Beau lines can be caused by trauma or local disease involving the nail fold, such as manicuring or paronychia, respectively. They may also result from metabolic or inflammatory influences, both local and systemic. When Beau lines are present in all nails at a similar location on the nail plate, there is likely to be a systemic cause, such as myocardial infarction, pemphigus vulgaris, Raynaud phenomenon, or rheumatic fever. As a drug effect, they are most commonly seen with chemotherapeutic agents. In immunosuppressed patients, they may be due to decreased nutrition from gastrointestinal disease or drugs.
In children, hand-foot-and-mouth-disease is a common cause of Beau lines.
Onychomadesis is a complete halt in nail plate production and is a severe form of Beau lines.
L60.4 – Beau's lines
44087005 – Beau's lines
Differential Diagnosis & Pitfalls
- Muehrcke lines – Paired white transverse bands resulting from hypoalbuminemia, liver disease, malnutrition, chemotherapy, or human immunodeficiency virus (HIV) infection.
- Habit tic deformity – Parallel transverse grooves.
- Mees' lines – Transverse white bands resulting from arsenic poisoning, infections, systemic lupus erythematosus, acute renal failure, heart failure, chemotherapy, or ulcerative colitis.
- Half and half nails – White band proximally and a red-brown band distally, resulting from chronic renal disease, Kawasaki disease, liver and gastrointestinal diseases, zinc deficiency, and chemotherapy.
- Terry nails – A white band involving more than 80% of the total nail length, resulting from hepatic cirrhosis, heart failure, diabetes mellitus, and infections.
- Dermatitis of the nail folds
- Contact dermatitis
- Proximal subungual onychomycosis
Drug Reaction DataBelow is a list of drugs with literature evidence indicating an adverse association with this diagnosis. The list is continually updated through ongoing research and new medication approvals. Click on Citations to sort by number of citations or click on Medication to sort the medications alphabetically.
Patient Information for Beau lines - Nail and Distal Digit
OverviewBeau's lines are horizontal (transverse) depressions in the nail plate that run parallel to the shape of the white, moon-shaped portion of the nail bed (lunula) seen at the nail's origin. They result from a sudden interruption of nail keratin synthesis and grow distally with the nail plate. As the nail grows, the Beau's lines can disappear.

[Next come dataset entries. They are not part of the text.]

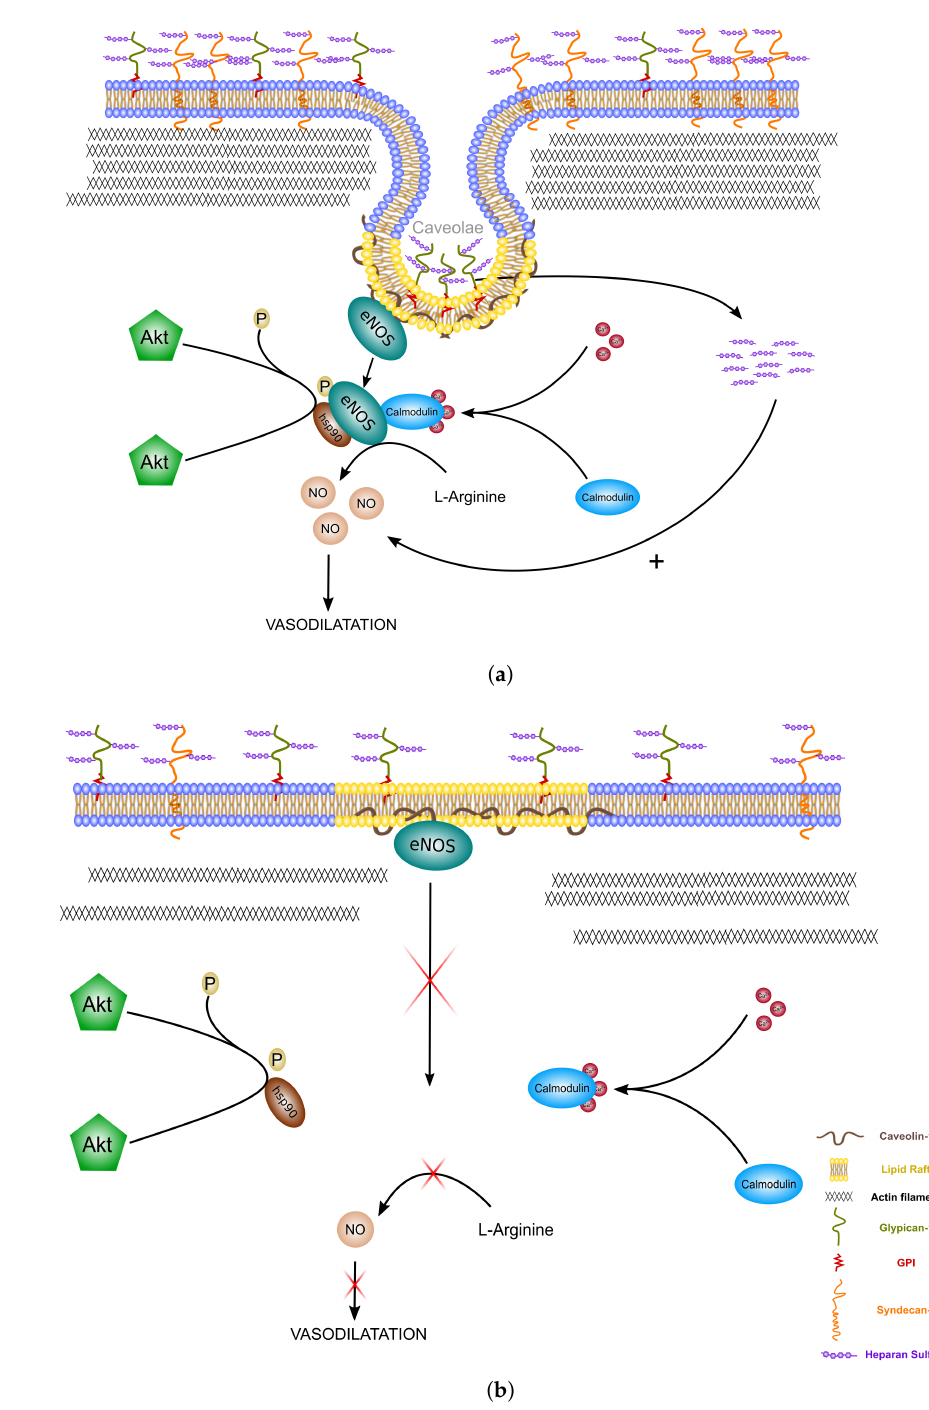
Figure 5. Endothelial glycocalyx-mediated NO production. ( a ) Internalization of the glypican-1 in caveolae is possible thanks to the stabilization of the actin filament by the transmembrane syndecan-1. The heparan sulfate is then cleaved to further increase the production of NO in the cells. This glycocalyx-mediated NO induces a vasodilatation of the endothelium and improves the steatotic graft condition; ( b ) in a graft with higher cold ischemia injury, the lower quantity of syndecan-1 is not sufficient to stabilize the cytoskeleton, which inhibits the formation of caveolae, leading to the absence of NO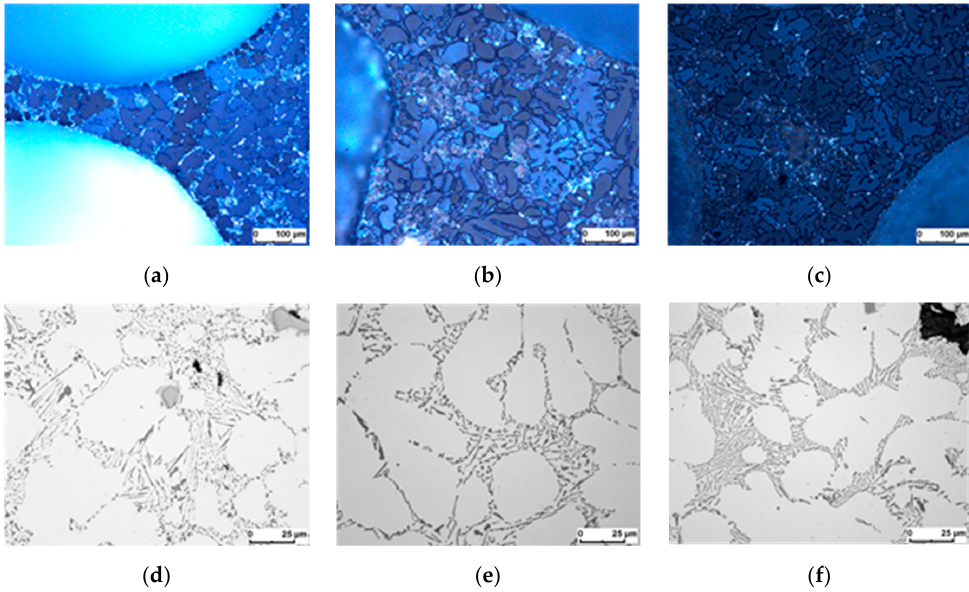
Figure 11. Foam microstructure, ( a – c ) Barker etching emphasizing grain sizes, ( d – f ) expression of the eutectic phase. ( a , d ) Reference material AlSi7 with conventional, as received foaming agent, ( b , e ) with 465 ppm Sr and ( c , f ) with 465 ppm Ti as TiB 2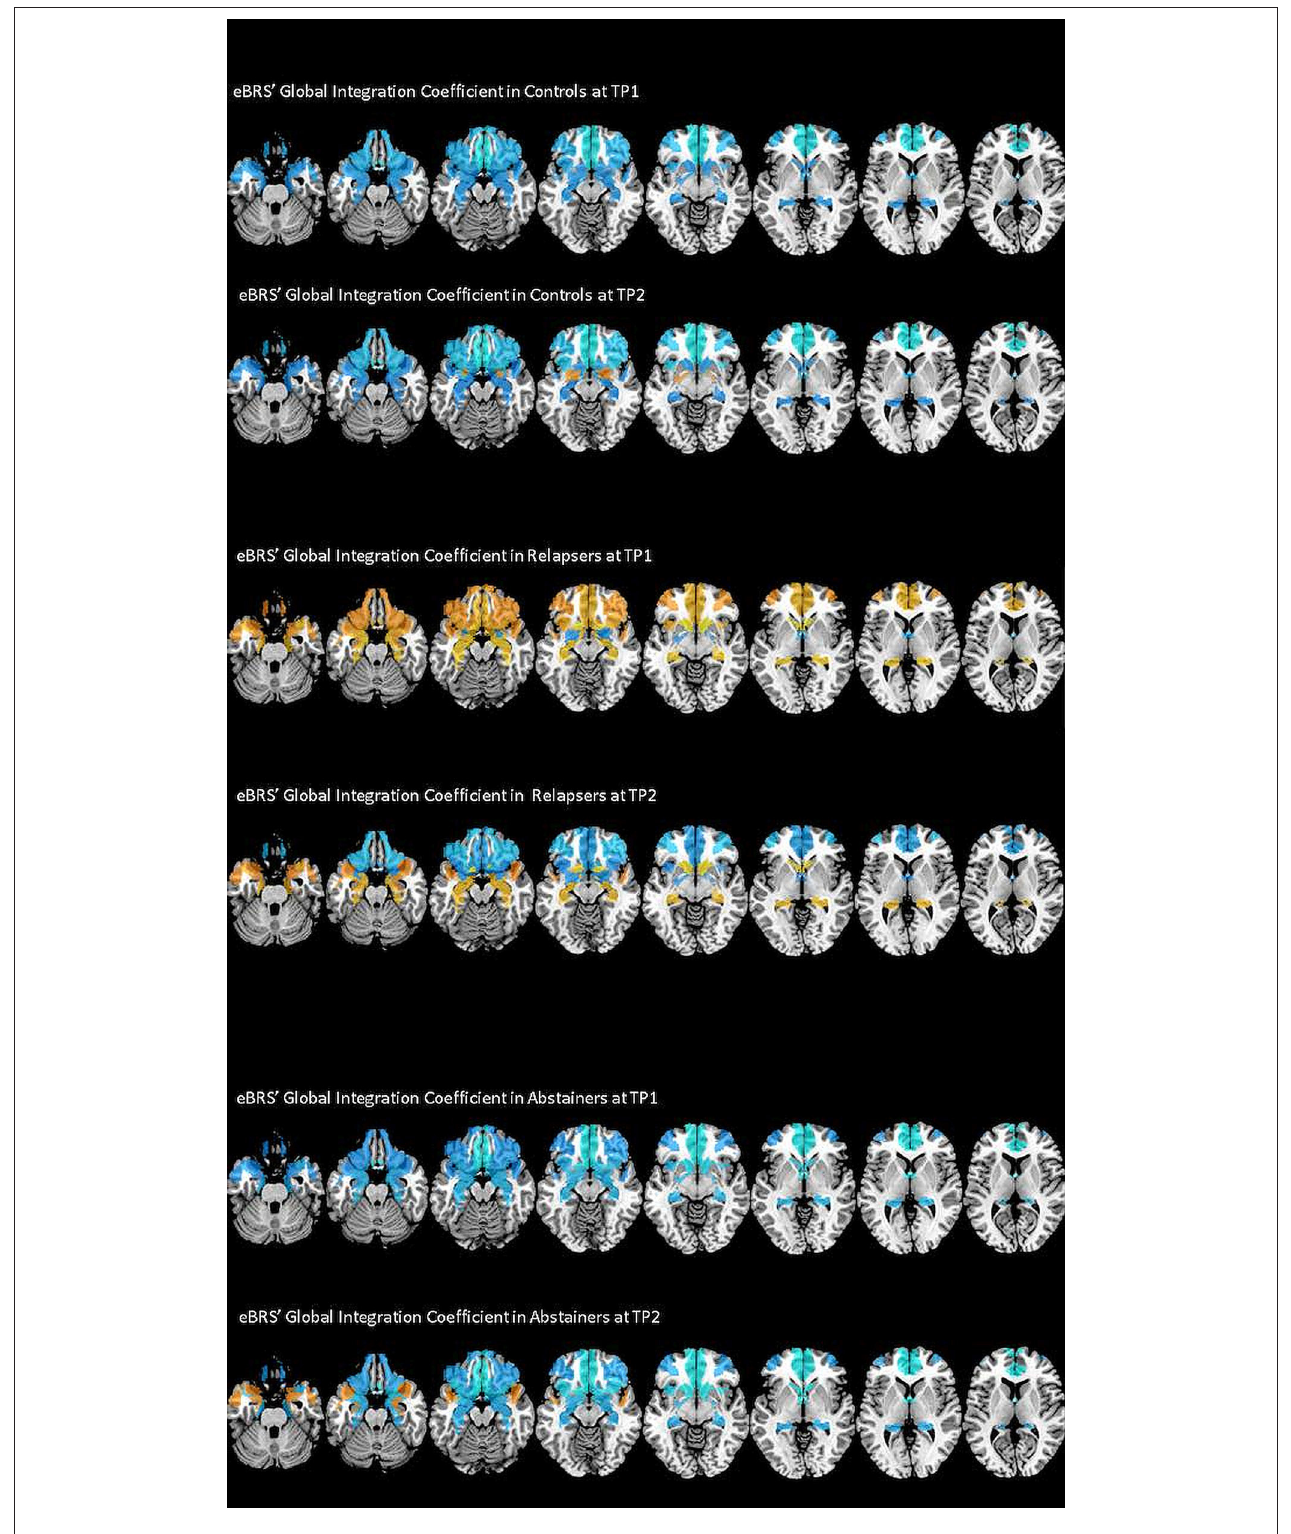
FIGURE 3 | The degree of global integration of the nine eBRS regions at 1 month into abstinence ad 3 months later. eBRS regions with a positive GIC value are coded in orange – yellow (range 0–0.05) and eBRS regions with a negative GIC value are coded in blue – light blue (range 0–0.1). When compared with the controls and abstainers, relapsers showed over-integration ( = positive GIC values) in almost all eBRS regions, while the eBRS in the two other groups was mostly disconnected ( = negative GIC values) from the global across-community interaction.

Beau's lines can be caused by trauma or local disease involving the nail fold. They can vary based upon the width or depth of the depression, reflecting the duration or extent of the damage. When Beau's lines are present in all nails at a similar location on the nail plate, they are likely to have a systemic cause. They may also result from metabolic, inflammatory, or traumatic influences.
Who’s At RiskPeople of all ages and ethnic backgrounds can have Beau's lines. Most commonly, they are seen in chemotherapy patients in reaction to a drug.
Signs & SymptomsBeau's lines occur along the fingernails and the toenails. The grooves extending across the nail plate often span its entire breadth. The involvement of multiple nails may suggest a systemic cause, including a side effect from medication, but the phenomenon may be limited to just the thumb nails and big toe nails.
It is possible to measure the distance from the area where the cuticle is seen and where the nail originates (the proximal nail fold) to the leading edge of the Beau's line to determine how much time has elapsed since the line was formed. Because fingernails grow at a rate of approximately 0.1 mm per day, and toenails grow 0.03 mm per day, the duration of the causative insult can be inferred from the width of the Beau's furrow itself.
Recurrent disease will produce repeated transverse grooves, separated by normal nail.
Self-Care GuidelinesNone necessary.
When to Seek Medical CareIf nail changes, such as depressions in the nails, are noted, it may be helpful to seek evaluation from a primary care provider or dermatologist.
TreatmentsBeau's lines are a retrospective indicator of various causes, and your physician may investigate for possible causes.
Bolognia, Jean L., ed. Dermatology, pp.1027, 1061-1062, 1069. New York: Mosby, 2003.
Freedberg, Irwin M., ed. Fitzpatrick's Dermatology in General Medicine. 6th ed, pp. 13, 657, 664, 1340. New York: McGraw-Hill, 2003.